#### [Prompt]
Every line below containing the word "events" should be found and copied.

#### [Records provided]
+---+

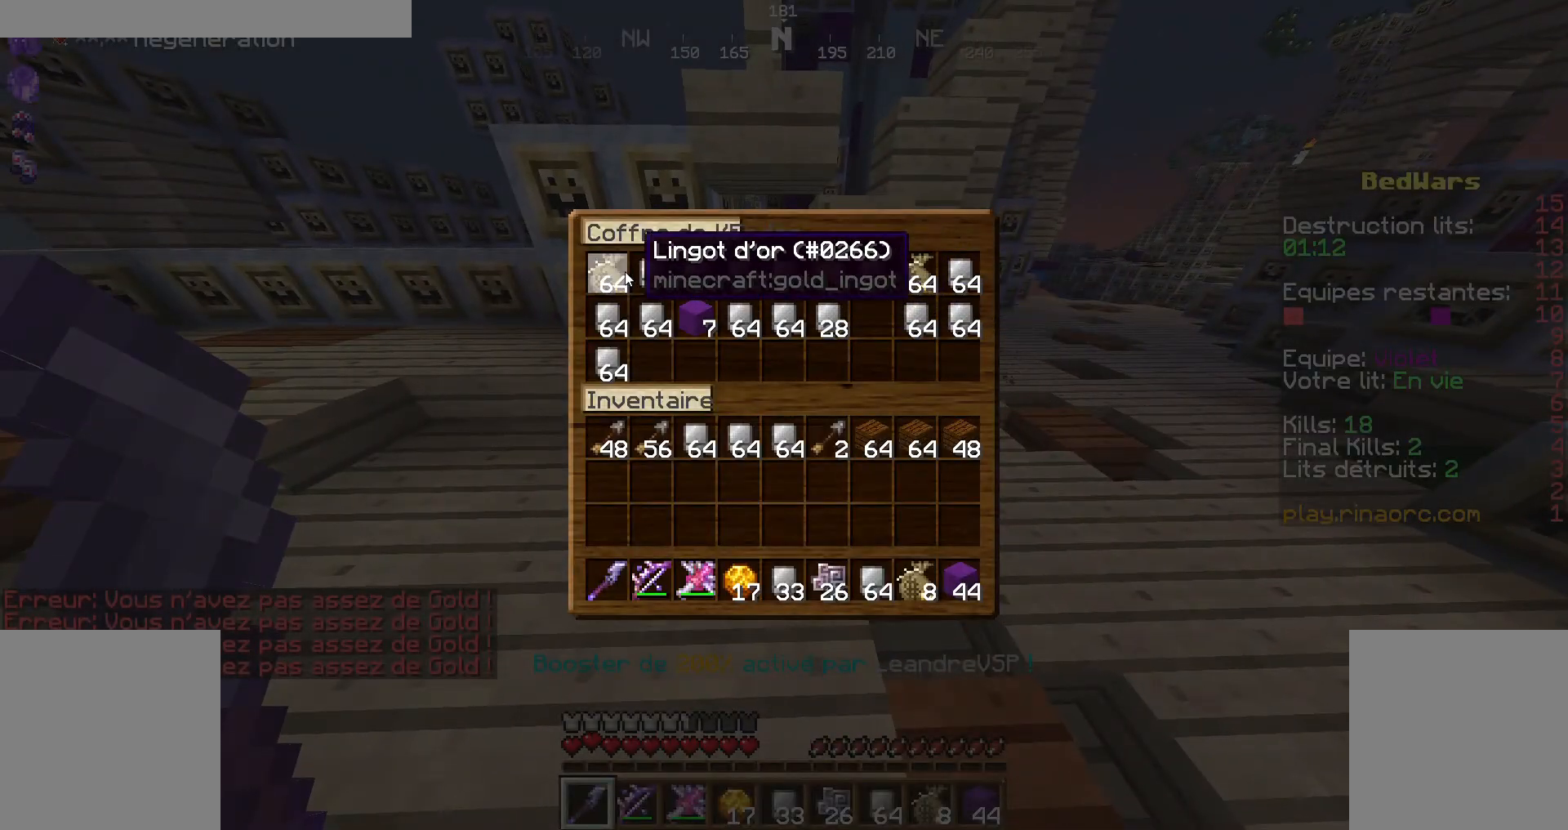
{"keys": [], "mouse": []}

+---+

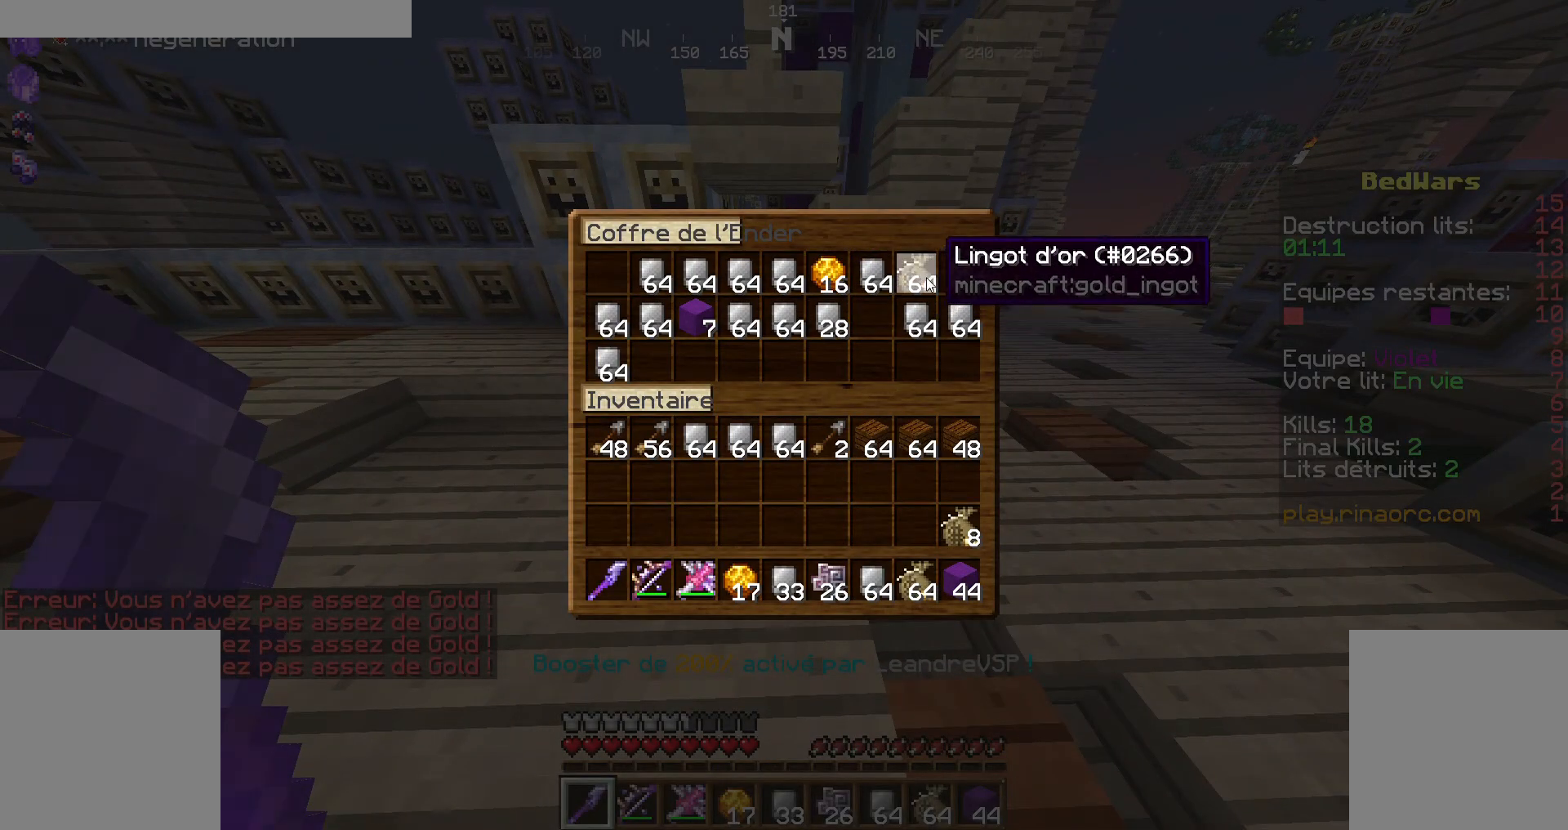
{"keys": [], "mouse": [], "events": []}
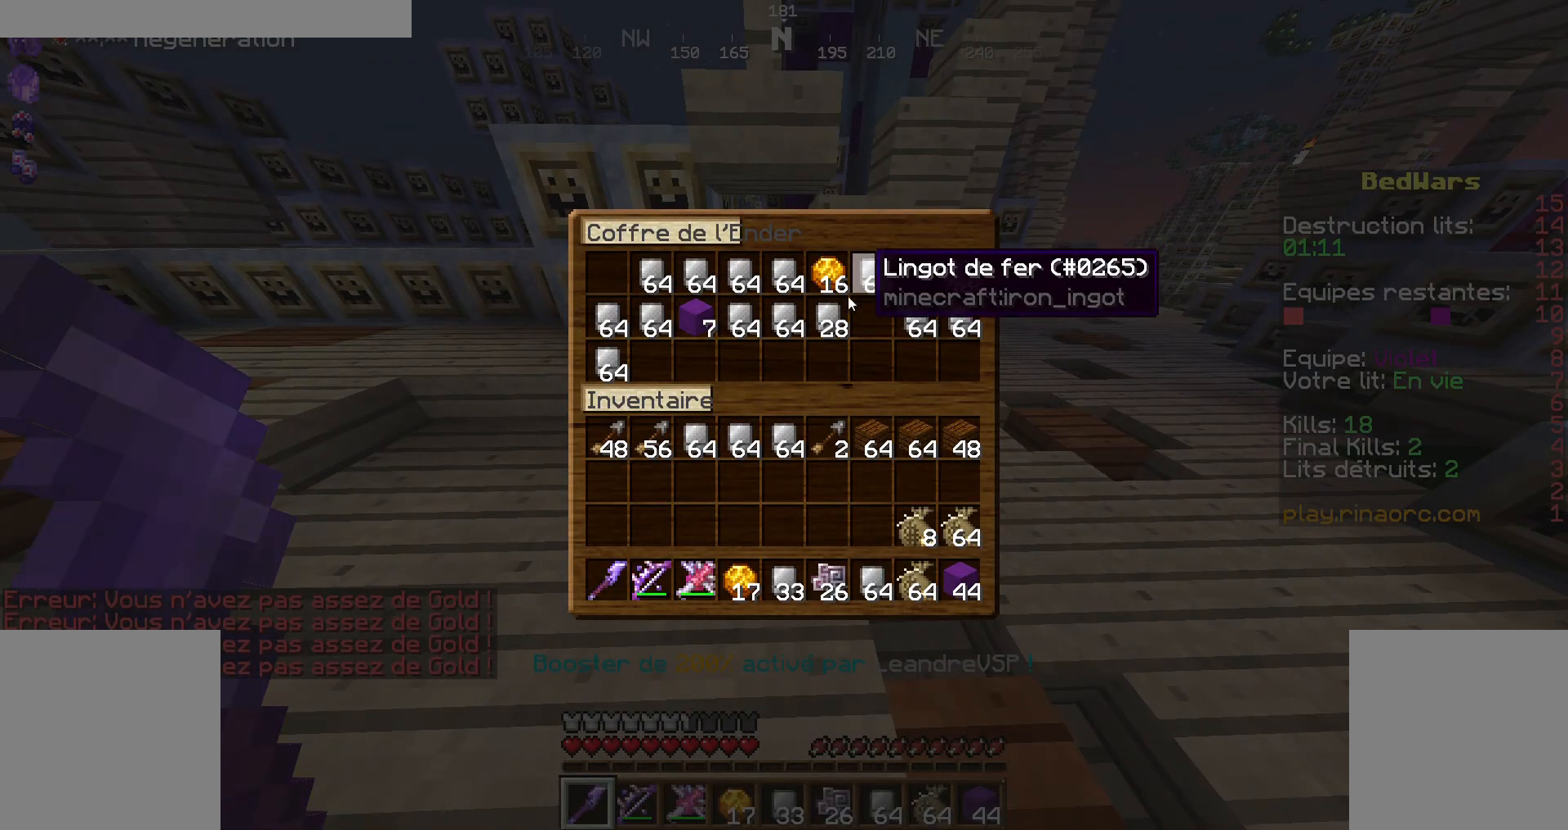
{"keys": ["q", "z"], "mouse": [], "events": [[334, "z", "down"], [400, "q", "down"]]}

+---+

#### [Result below]
{"keys": [], "mouse": [], "events": []}
{"keys": ["q", "z"], "mouse": [], "events": [[334, "z", "down"], [400, "q", "down"]]}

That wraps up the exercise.